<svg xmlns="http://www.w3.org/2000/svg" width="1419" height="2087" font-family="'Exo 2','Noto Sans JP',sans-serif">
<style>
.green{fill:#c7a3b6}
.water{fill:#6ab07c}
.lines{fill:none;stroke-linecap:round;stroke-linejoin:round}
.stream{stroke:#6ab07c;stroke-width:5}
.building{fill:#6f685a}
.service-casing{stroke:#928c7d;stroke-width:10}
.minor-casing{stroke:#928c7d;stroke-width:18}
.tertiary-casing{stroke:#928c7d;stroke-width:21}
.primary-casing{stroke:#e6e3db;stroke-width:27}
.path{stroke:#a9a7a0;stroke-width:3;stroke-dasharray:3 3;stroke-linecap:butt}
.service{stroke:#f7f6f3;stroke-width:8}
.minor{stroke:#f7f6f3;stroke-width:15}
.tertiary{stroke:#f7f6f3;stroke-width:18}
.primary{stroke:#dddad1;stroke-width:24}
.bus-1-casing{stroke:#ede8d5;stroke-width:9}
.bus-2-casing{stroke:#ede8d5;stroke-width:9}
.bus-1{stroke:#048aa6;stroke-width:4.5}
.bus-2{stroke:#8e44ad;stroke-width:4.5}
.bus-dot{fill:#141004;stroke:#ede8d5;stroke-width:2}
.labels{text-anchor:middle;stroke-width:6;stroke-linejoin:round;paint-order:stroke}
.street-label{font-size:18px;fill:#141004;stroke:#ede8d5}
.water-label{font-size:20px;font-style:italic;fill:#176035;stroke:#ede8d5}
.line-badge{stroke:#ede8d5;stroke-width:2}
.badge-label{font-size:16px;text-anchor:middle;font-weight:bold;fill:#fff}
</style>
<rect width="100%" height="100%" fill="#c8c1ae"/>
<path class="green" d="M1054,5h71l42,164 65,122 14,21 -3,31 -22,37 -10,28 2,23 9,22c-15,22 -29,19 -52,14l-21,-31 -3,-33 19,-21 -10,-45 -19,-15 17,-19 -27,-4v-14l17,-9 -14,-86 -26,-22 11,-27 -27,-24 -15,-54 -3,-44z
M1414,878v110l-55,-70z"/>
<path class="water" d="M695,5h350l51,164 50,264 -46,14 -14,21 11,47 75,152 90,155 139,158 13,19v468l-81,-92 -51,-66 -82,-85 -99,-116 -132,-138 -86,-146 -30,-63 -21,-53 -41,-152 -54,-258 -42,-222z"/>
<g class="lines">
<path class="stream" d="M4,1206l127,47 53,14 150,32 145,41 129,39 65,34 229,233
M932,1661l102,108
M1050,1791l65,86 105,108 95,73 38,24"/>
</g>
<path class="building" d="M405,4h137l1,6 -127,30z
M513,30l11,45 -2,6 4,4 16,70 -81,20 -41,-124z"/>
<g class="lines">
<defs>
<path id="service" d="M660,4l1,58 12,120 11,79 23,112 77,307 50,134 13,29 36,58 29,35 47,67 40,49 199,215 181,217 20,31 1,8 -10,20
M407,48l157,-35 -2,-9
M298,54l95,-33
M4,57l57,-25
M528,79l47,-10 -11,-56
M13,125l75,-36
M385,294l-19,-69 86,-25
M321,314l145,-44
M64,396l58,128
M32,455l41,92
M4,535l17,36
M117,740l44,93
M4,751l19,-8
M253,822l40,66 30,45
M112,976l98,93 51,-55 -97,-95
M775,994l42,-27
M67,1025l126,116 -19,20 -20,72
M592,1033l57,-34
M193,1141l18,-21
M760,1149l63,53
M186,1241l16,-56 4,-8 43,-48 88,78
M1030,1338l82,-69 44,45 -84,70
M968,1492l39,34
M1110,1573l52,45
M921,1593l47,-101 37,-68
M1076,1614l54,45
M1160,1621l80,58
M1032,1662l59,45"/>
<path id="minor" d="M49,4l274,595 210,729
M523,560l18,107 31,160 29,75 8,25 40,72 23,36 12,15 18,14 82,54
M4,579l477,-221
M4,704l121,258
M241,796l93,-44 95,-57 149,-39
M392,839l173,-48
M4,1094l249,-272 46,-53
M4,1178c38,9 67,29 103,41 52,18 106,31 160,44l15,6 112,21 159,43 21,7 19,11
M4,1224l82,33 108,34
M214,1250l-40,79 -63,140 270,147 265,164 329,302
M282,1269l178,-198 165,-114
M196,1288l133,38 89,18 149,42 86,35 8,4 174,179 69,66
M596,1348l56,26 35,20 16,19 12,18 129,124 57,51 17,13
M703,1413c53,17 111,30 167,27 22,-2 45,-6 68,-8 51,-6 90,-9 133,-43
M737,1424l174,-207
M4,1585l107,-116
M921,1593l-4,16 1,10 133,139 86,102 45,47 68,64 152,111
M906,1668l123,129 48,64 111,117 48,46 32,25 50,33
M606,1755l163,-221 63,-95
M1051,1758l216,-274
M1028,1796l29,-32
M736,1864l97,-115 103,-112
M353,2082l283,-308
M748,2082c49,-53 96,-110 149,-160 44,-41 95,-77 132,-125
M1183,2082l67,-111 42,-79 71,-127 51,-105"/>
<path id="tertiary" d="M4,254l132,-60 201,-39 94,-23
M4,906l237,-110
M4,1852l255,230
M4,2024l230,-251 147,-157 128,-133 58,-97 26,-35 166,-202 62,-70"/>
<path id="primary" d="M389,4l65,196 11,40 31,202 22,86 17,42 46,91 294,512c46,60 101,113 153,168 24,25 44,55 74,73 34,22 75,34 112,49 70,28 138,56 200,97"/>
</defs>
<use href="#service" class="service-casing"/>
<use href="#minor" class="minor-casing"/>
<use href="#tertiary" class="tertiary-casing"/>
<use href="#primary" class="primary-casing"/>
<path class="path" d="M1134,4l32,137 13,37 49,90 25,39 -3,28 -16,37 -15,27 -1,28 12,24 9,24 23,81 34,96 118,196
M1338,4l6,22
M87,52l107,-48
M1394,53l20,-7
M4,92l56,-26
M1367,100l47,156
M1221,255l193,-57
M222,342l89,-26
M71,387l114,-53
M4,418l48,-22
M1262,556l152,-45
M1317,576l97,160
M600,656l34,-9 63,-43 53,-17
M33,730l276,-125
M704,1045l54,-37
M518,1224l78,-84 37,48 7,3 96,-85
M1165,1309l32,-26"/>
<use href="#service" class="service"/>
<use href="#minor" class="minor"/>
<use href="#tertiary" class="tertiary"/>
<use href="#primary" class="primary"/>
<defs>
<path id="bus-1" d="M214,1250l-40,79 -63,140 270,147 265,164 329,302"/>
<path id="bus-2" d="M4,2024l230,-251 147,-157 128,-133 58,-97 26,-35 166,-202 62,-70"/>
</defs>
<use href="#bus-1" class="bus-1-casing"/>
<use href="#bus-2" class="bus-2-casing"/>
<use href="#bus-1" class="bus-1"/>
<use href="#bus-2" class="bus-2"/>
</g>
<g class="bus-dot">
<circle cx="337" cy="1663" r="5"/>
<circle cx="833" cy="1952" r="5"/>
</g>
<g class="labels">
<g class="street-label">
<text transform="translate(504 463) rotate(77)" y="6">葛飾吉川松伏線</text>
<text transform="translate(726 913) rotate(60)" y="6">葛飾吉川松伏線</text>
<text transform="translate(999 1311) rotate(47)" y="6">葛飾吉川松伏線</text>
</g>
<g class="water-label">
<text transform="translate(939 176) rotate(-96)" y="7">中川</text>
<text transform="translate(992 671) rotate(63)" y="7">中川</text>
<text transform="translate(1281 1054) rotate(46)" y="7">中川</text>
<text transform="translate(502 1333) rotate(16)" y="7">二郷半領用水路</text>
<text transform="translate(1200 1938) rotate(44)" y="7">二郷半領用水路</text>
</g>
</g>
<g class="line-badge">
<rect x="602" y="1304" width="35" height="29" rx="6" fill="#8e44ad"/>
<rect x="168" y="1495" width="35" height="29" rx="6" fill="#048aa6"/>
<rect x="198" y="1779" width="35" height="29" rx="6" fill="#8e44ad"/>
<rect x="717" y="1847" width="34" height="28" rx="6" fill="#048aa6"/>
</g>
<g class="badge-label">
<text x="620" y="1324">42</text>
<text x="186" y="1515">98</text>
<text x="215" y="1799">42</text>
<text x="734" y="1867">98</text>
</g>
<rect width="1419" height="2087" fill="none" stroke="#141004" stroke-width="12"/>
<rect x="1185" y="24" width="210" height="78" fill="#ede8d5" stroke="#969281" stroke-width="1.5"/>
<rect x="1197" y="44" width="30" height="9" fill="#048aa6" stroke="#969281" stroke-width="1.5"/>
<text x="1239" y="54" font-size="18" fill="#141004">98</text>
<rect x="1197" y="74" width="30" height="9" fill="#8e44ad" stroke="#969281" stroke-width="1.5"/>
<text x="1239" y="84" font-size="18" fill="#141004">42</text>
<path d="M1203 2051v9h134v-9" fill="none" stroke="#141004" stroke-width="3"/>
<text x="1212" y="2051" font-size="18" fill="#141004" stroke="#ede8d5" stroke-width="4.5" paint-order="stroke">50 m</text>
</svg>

──────

▶ _EXERCISE DETAILS_:
List every line above that holds the word "linecap".

▶ _ANSWER TO THIS PROBLEM_:
.lines{fill:none;stroke-linecap:round;stroke-linejoin:round}
.path{stroke:#a9a7a0;stroke-width:3;stroke-dasharray:3 3;stroke-linecap:butt}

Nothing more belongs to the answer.